--- PROVIDED INFORMATION ---

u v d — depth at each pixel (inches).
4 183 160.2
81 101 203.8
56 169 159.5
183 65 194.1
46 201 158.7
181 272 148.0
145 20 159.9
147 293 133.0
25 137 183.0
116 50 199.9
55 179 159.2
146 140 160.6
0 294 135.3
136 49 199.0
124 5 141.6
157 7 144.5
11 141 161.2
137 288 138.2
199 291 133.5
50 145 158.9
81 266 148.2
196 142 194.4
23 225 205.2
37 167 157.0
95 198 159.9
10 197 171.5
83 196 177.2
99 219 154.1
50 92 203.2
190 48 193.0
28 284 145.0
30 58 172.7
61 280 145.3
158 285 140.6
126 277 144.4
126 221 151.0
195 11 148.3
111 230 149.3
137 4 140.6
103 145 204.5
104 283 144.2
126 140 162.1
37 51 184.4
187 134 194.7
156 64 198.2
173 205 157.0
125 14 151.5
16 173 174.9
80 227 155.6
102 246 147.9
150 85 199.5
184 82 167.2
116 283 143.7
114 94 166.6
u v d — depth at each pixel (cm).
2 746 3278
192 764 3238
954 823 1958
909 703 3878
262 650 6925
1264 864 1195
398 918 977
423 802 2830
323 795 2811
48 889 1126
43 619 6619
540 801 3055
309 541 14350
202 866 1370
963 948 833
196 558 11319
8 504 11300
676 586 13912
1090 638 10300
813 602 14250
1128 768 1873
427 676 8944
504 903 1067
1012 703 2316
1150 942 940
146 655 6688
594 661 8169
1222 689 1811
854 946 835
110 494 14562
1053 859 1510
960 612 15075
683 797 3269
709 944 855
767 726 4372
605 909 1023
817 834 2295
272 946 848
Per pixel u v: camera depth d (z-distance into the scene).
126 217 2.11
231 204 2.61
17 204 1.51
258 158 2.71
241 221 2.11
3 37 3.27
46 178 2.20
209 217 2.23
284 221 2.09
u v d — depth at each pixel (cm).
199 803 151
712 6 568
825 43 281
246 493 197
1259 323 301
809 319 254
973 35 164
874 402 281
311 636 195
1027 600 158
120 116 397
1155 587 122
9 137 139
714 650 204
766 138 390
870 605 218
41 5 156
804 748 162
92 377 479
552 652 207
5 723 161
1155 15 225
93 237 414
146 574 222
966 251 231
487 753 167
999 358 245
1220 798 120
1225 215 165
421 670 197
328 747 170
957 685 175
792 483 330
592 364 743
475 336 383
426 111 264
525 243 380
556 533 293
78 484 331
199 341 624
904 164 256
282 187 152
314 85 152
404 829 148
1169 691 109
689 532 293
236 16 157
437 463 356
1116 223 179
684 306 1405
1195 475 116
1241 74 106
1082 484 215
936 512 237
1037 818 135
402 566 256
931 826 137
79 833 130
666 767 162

---

WORK INSTRUCTIONS — For each line above that contains the word "pixel", give the line as it is written.

ANSWER SECTION —
u v d — depth at each pixel (inches).
u v d — depth at each pixel (cm).
Per pixel u v: camera depth d (z-distance into the scene).
u v d — depth at each pixel (cm).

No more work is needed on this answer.